You can buy nettle tops, sorrel and even dandelion leaves at the farmers’ markets here (if you can brave the internal telling off from your grandmother, that is), but it is tricky to find patches of real wilderness in London. Coming from Dublin, where gorse grows in Blackrock, blackberries prosper in Phibsborough and fennel thrives at Sandymount, this is one of the aspects of big city living that I find harder to adjust to. There are wonderful flowers all over the city – cherry blossom, wisteria, lilacs, jasmine & roses fill the streets in quick succession from April through to May – but there aren’t many things that you can take a handful of as you’re passing, so I mentally make note of the locations of mature fig trees overhanging public laneways; errant young grape vines tumbling over trellises, and thick clumps of borage lurking down alleyways; storing them away for future reference & surreptitious return visits.

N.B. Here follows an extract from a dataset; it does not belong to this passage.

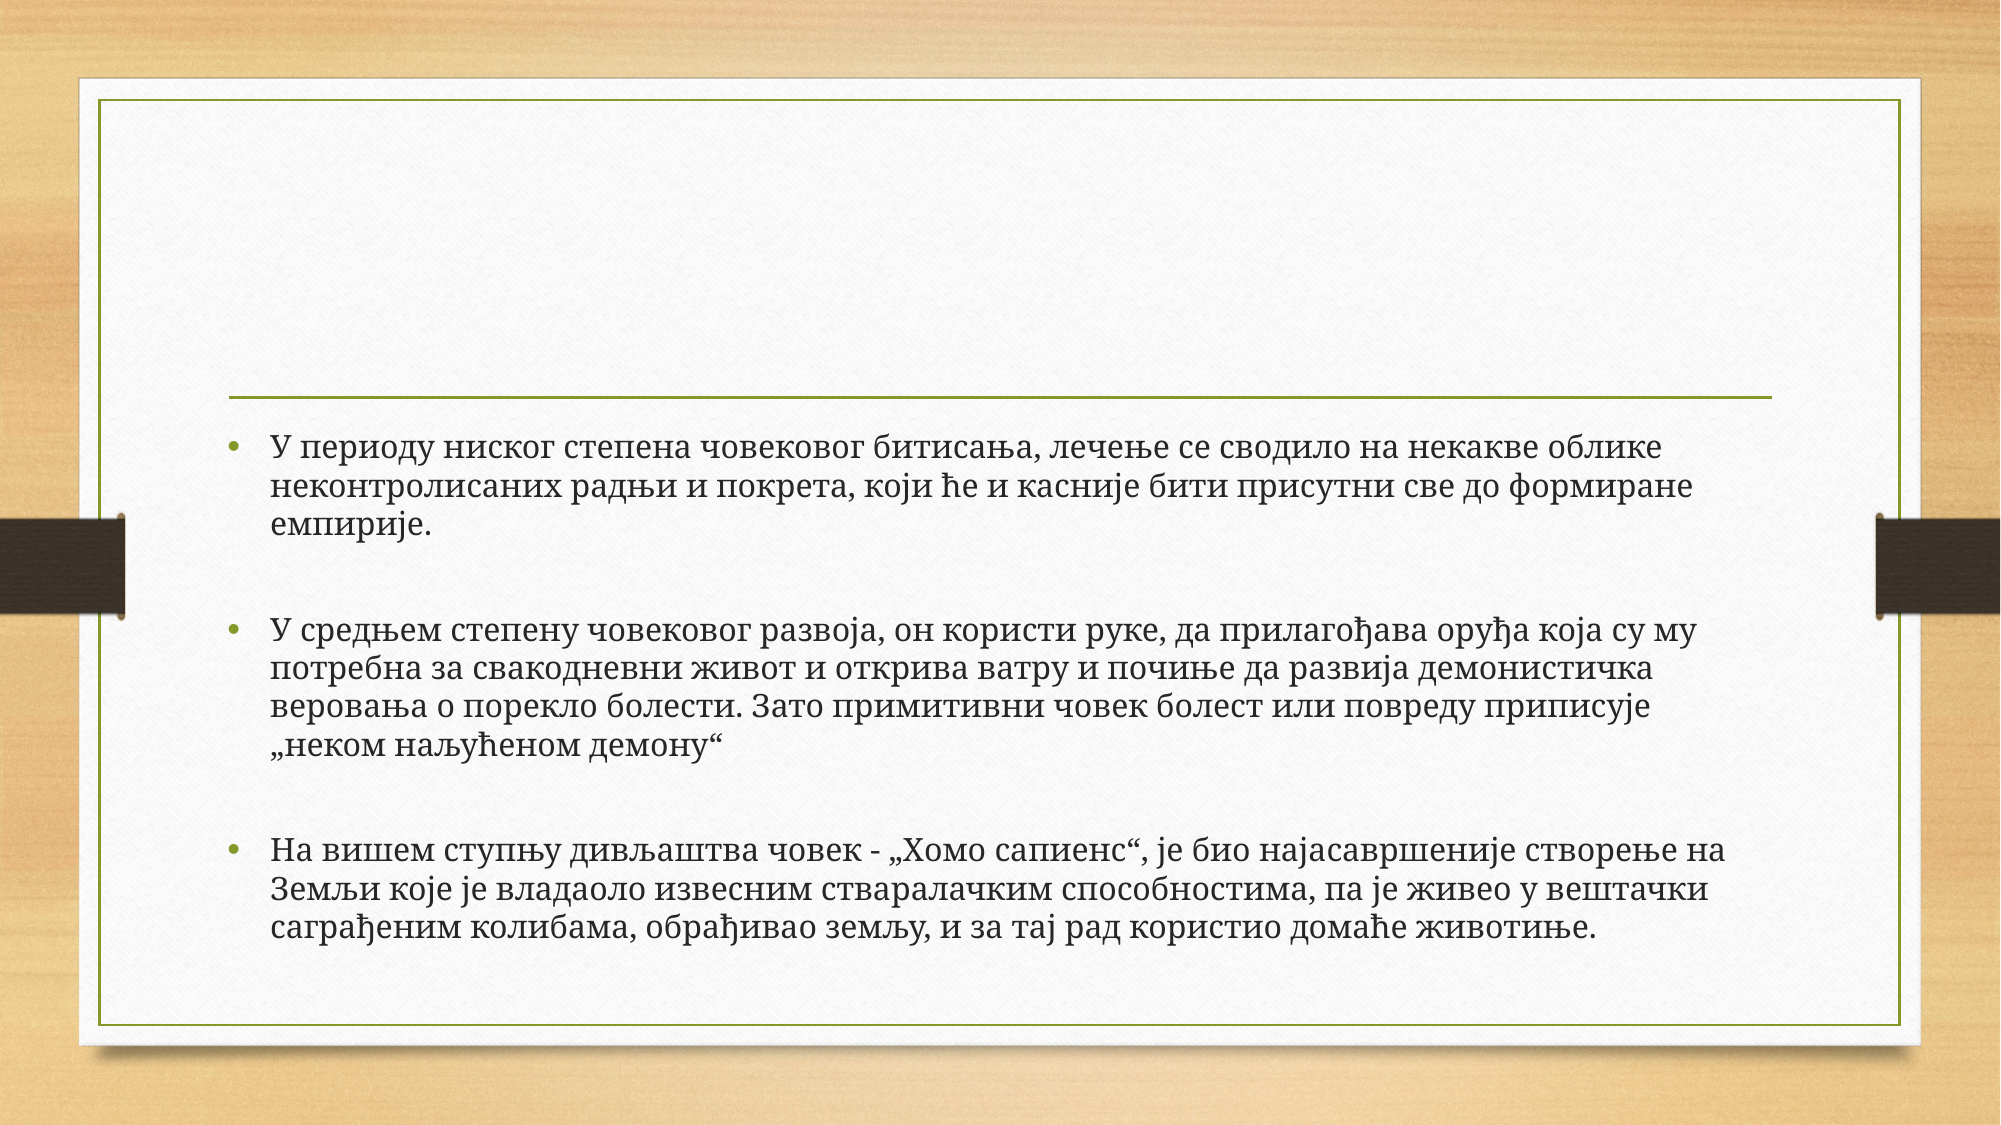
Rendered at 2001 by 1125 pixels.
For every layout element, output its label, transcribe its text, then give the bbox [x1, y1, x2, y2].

picture [0, 0, 2001, 1125]
list У периоду ниског степена човековог битисања, лечење се сводило на некакве облике неконтролисаних радњи и покрета, који ће и касније бити присутни све до формиране емпирије. У средњем степену човековог развоја, он користи руке, да прилагођава оруђа која су му потребна за свакодневни живот и открива ватру и почиње да развија демонистичка веровања о порекло болести. Зато примитивни човек болест или повреду приписује „неком наљућеном демону“ На вишем ступњу дивљаштва човек - „Хомо сапиенс“, је био најасавршеније створење на Земљи које је владаоло извесним стваралачким способностима, па је живео у вештачки саграђеним колибама, обрађивао земљу, и за тај рад користио домаће животиње. [212, 419, 1788, 964]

We did find lots of lovely hedgerows out in Richmond a couple of weekends ago, and I suspect big green areas like Hampstead Heath might well hold hidden bounty at the right times of the year too. But getting to all of those places & finding the good spots requires a fair bit of planning & footwork (both literal & figurative, London is huge), so I was delighted to stumble across an elderflower tree in its full mid-May glory down a side street on Holland Park Road, near where we live. Elderflower is at its best right about now, and it has a fairly short window for picking, so it’s worth seeking it out this weekend or next if you’re planning to use it.
I found lots of new ideas for using the blossoms online (elderflower flavoured sugar & elderflower fritters sounded pretty great and may still happen) but I couldn’t get away from the idea of making my own batch of elderflower cordial, which I first made with my mum about a decade ago with the blossoms from the old elderflower tree in our side garden. A decade previous to that me and my brothers made a massive den in its shade; back when we were small enough to think it huge and there was still a lawn that could be used as a carpet in that part of the garden.
So with cordial in mind I braved a sea of funny looks, picked my bagful of blossoms & bought citric acid in the chemist on the way home (fair warning, you will probably have to explain to the pharmacist why you’re buying citric acid and they will definitely be visibly skeptical). There isn’t any getting away from it so I should say it now: elderflower cordial requires an obscene amount of sugar to make, but you never have more than a thimbleful or so in one go, and it is a true summer treat. Whether diluted in cold sparkling water as a deliciously refreshing cordial, infused in syrup for lemon drizzle cake or used as the basis of a fabulous fizzy summer cocktail, it is the essence of early summer captured. You will be so glad you’ve made a batch by the time the next Bank Holiday weekend rolls around, when you have a party to host and a sudden heatwave on your hands. Well… we can dream.
Serve diluted in sparkling water with ice; add neat to cocktails & bubbles, or freeze in ice cube trays for adding to G&Ts & punch.
Makes enough for an entire garden party (around a litre of concentrate)
1 kilo of caster sugar (yes)
20 large, bright white, open elderflower flower heads (don’t pick any yellowed or unopened heads as these won’t have a nice flavour)
1.5 large unwaxed lemons
1.2 litres of water
50g citric acid (available in most chemists)
Pour the sugar and water into the largest saucepan you have. Heat gently to dissolve the sugar without bringing it to the boil, stirring occasionally. When the sugar has dissolved, bring the mixture to the boil. Once at boiling point, take it off the heat. Use a vegetable peeler to remove the peel from the lemons then cut them into thick slices and add both to the syrup.
Wash the flowers in a sink of cold water, removing any little bugs or closed flower heads by hand. Drain in a colander and shake off any excess water. Add the blossom to the sugar syrup along with the citric acid. Stir well, cover with a lid & leave to infuse overnight.
The next day, line a sieve with a clean towel and ladle in the cordial with all the flowers & citrus fruit. Give the tea towel a gentle squeeze at the end to get the remaining liquid out [Note: the pieces of syrupy citrus peel would be a nice addition to cocktails; they should keep for at least a few days in the fridge] & discard. Ladle the syrup into a jug then pour into sterilised jars [sterilise them by running through a hot dishwasher or wash well with soapy water then leave to dry in a low oven] then seal & keep in the fridge for up to a month or so, or freeze in ice cube trays and/or plastic boxes for future immediate use or defrosting.